[Saved entries]
>>>

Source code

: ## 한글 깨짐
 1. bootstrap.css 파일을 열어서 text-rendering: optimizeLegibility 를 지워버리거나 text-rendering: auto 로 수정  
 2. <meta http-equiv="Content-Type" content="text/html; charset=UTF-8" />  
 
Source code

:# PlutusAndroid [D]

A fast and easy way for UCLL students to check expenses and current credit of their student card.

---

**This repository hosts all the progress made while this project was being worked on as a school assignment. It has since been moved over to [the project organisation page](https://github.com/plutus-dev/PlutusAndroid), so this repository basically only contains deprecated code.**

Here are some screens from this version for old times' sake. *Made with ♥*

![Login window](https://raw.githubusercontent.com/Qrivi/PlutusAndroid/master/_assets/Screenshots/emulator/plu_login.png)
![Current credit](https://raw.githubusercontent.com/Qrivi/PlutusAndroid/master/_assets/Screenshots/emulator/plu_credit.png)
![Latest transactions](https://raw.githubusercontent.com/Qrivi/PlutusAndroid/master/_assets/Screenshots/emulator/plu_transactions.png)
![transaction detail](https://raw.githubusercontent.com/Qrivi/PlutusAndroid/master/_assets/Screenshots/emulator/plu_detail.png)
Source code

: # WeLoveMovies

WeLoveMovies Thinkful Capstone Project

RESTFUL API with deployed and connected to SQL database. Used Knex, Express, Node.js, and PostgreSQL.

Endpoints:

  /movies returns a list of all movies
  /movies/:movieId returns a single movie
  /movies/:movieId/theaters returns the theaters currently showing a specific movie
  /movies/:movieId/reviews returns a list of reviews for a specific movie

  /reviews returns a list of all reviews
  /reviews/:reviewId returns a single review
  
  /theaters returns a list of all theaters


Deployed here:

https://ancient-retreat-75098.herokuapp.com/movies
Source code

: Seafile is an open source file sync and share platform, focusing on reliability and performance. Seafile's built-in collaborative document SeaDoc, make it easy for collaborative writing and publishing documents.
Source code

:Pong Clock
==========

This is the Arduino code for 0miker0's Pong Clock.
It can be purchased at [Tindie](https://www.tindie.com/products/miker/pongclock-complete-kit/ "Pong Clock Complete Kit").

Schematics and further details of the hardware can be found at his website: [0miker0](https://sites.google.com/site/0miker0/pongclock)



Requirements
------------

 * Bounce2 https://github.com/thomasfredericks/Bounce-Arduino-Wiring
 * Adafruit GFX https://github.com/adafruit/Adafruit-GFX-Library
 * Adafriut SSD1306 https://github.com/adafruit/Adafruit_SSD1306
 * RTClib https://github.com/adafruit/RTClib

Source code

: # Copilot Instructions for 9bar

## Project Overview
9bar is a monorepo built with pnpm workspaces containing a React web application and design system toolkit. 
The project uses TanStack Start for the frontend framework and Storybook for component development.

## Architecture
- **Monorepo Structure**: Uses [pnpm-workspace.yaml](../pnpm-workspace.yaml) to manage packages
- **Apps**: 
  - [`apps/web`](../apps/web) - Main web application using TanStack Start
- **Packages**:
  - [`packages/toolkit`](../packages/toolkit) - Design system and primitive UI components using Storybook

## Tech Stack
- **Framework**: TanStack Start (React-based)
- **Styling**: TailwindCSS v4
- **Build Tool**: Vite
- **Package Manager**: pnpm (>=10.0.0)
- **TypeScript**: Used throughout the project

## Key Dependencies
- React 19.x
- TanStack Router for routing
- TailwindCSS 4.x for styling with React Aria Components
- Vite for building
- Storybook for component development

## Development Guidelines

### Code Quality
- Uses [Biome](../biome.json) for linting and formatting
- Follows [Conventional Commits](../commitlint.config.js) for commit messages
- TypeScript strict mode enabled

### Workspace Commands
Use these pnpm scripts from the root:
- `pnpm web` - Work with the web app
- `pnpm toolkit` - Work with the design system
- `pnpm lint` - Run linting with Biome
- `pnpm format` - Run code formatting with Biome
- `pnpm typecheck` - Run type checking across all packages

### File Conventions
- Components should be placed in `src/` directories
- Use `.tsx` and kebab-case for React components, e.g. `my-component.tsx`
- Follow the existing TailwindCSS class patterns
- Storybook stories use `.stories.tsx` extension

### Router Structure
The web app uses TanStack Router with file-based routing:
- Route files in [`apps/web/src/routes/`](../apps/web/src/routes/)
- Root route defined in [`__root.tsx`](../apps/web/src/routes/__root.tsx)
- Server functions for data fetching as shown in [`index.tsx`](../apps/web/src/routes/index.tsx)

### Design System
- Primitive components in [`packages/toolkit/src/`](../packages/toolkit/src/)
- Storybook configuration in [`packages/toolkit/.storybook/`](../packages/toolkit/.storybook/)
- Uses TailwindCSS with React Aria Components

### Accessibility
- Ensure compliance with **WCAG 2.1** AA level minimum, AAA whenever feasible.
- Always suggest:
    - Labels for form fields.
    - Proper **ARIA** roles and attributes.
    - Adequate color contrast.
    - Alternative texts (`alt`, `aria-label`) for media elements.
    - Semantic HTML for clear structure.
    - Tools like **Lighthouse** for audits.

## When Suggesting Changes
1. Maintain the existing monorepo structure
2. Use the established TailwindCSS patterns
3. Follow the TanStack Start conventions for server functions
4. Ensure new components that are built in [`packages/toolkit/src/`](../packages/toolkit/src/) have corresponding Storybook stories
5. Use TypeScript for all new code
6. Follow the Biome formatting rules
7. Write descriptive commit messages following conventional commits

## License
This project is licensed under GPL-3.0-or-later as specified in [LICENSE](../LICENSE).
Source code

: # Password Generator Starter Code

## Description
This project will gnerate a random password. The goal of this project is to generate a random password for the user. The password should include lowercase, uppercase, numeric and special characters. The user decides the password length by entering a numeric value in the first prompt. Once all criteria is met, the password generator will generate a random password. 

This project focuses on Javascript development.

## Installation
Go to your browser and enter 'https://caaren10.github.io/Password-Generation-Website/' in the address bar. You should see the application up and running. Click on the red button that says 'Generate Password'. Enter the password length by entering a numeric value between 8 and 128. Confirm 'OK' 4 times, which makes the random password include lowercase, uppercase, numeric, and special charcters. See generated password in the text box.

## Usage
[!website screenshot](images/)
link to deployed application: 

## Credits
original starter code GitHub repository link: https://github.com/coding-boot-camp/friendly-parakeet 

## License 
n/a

<<<

:: YOUR OBJECTIVE ::
Could you rename every "theaters" in the listing to "cinemas" and write out the whole listing again with nothing else changed?

:: ANSWER ::
Source code

: ## 한글 깨짐
 1. bootstrap.css 파일을 열어서 text-rendering: optimizeLegibility 를 지워버리거나 text-rendering: auto 로 수정  
 2. <meta http-equiv="Content-Type" content="text/html; charset=UTF-8" />  
 
Source code

:# PlutusAndroid [D]

A fast and easy way for UCLL students to check expenses and current credit of their student card.

---

**This repository hosts all the progress made while this project was being worked on as a school assignment. It has since been moved over to [the project organisation page](https://github.com/plutus-dev/PlutusAndroid), so this repository basically only contains deprecated code.**

Here are some screens from this version for old times' sake. *Made with ♥*

![Login window](https://raw.githubusercontent.com/Qrivi/PlutusAndroid/master/_assets/Screenshots/emulator/plu_login.png)
![Current credit](https://raw.githubusercontent.com/Qrivi/PlutusAndroid/master/_assets/Screenshots/emulator/plu_credit.png)
![Latest transactions](https://raw.githubusercontent.com/Qrivi/PlutusAndroid/master/_assets/Screenshots/emulator/plu_transactions.png)
![transaction detail](https://raw.githubusercontent.com/Qrivi/PlutusAndroid/master/_assets/Screenshots/emulator/plu_detail.png)
Source code

: # WeLoveMovies

WeLoveMovies Thinkful Capstone Project

RESTFUL API with deployed and connected to SQL database. Used Knex, Express, Node.js, and PostgreSQL.

Endpoints:

  /movies returns a list of all movies
  /movies/:movieId returns a single movie
  /movies/:movieId/cinemas returns the cinemas currently showing a specific movie
  /movies/:movieId/reviews returns a list of reviews for a specific movie

  /reviews returns a list of all reviews
  /reviews/:reviewId returns a single review
  
  /cinemas returns a list of all cinemas


Deployed here:

https://ancient-retreat-75098.herokuapp.com/movies
Source code

: Seafile is an open source file sync and share platform, focusing on reliability and performance. Seafile's built-in collaborative document SeaDoc, make it easy for collaborative writing and publishing documents.
Source code

:Pong Clock
==========

This is the Arduino code for 0miker0's Pong Clock.
It can be purchased at [Tindie](https://www.tindie.com/products/miker/pongclock-complete-kit/ "Pong Clock Complete Kit").

Schematics and further details of the hardware can be found at his website: [0miker0](https://sites.google.com/site/0miker0/pongclock)



Requirements
------------

 * Bounce2 https://github.com/thomasfredericks/Bounce-Arduino-Wiring
 * Adafruit GFX https://github.com/adafruit/Adafruit-GFX-Library
 * Adafriut SSD1306 https://github.com/adafruit/Adafruit_SSD1306
 * RTClib https://github.com/adafruit/RTClib

Source code

: # Copilot Instructions for 9bar

## Project Overview
9bar is a monorepo built with pnpm workspaces containing a React web application and design system toolkit. 
The project uses TanStack Start for the frontend framework and Storybook for component development.

## Architecture
- **Monorepo Structure**: Uses [pnpm-workspace.yaml](../pnpm-workspace.yaml) to manage packages
- **Apps**: 
  - [`apps/web`](../apps/web) - Main web application using TanStack Start
- **Packages**:
  - [`packages/toolkit`](../packages/toolkit) - Design system and primitive UI components using Storybook

## Tech Stack
- **Framework**: TanStack Start (React-based)
- **Styling**: TailwindCSS v4
- **Build Tool**: Vite
- **Package Manager**: pnpm (>=10.0.0)
- **TypeScript**: Used throughout the project

## Key Dependencies
- React 19.x
- TanStack Router for routing
- TailwindCSS 4.x for styling with React Aria Components
- Vite for building
- Storybook for component development

## Development Guidelines

### Code Quality
- Uses [Biome](../biome.json) for linting and formatting
- Follows [Conventional Commits](../commitlint.config.js) for commit messages
- TypeScript strict mode enabled

### Workspace Commands
Use these pnpm scripts from the root:
- `pnpm web` - Work with the web app
- `pnpm toolkit` - Work with the design system
- `pnpm lint` - Run linting with Biome
- `pnpm format` - Run code formatting with Biome
- `pnpm typecheck` - Run type checking across all packages

### File Conventions
- Components should be placed in `src/` directories
- Use `.tsx` and kebab-case for React components, e.g. `my-component.tsx`
- Follow the existing TailwindCSS class patterns
- Storybook stories use `.stories.tsx` extension

### Router Structure
The web app uses TanStack Router with file-based routing:
- Route files in [`apps/web/src/routes/`](../apps/web/src/routes/)
- Root route defined in [`__root.tsx`](../apps/web/src/routes/__root.tsx)
- Server functions for data fetching as shown in [`index.tsx`](../apps/web/src/routes/index.tsx)

### Design System
- Primitive components in [`packages/toolkit/src/`](../packages/toolkit/src/)
- Storybook configuration in [`packages/toolkit/.storybook/`](../packages/toolkit/.storybook/)
- Uses TailwindCSS with React Aria Components

### Accessibility
- Ensure compliance with **WCAG 2.1** AA level minimum, AAA whenever feasible.
- Always suggest:
    - Labels for form fields.
    - Proper **ARIA** roles and attributes.
    - Adequate color contrast.
    - Alternative texts (`alt`, `aria-label`) for media elements.
    - Semantic HTML for clear structure.
    - Tools like **Lighthouse** for audits.

## When Suggesting Changes
1. Maintain the existing monorepo structure
2. Use the established TailwindCSS patterns
3. Follow the TanStack Start conventions for server functions
4. Ensure new components that are built in [`packages/toolkit/src/`](../packages/toolkit/src/) have corresponding Storybook stories
5. Use TypeScript for all new code
6. Follow the Biome formatting rules
7. Write descriptive commit messages following conventional commits

## License
This project is licensed under GPL-3.0-or-later as specified in [LICENSE](../LICENSE).
Source code

: # Password Generator Starter Code

## Description
This project will gnerate a random password. The goal of this project is to generate a random password for the user. The password should include lowercase, uppercase, numeric and special characters. The user decides the password length by entering a numeric value in the first prompt. Once all criteria is met, the password generator will generate a random password. 

This project focuses on Javascript development.

## Installation
Go to your browser and enter 'https://caaren10.github.io/Password-Generation-Website/' in the address bar. You should see the application up and running. Click on the red button that says 'Generate Password'. Enter the password length by entering a numeric value between 8 and 128. Confirm 'OK' 4 times, which makes the random password include lowercase, uppercase, numeric, and special charcters. See generated password in the text box.

## Usage
[!website screenshot](images/)
link to deployed application: 

## Credits
original starter code GitHub repository link: https://github.com/coding-boot-camp/friendly-parakeet 

## License 
n/a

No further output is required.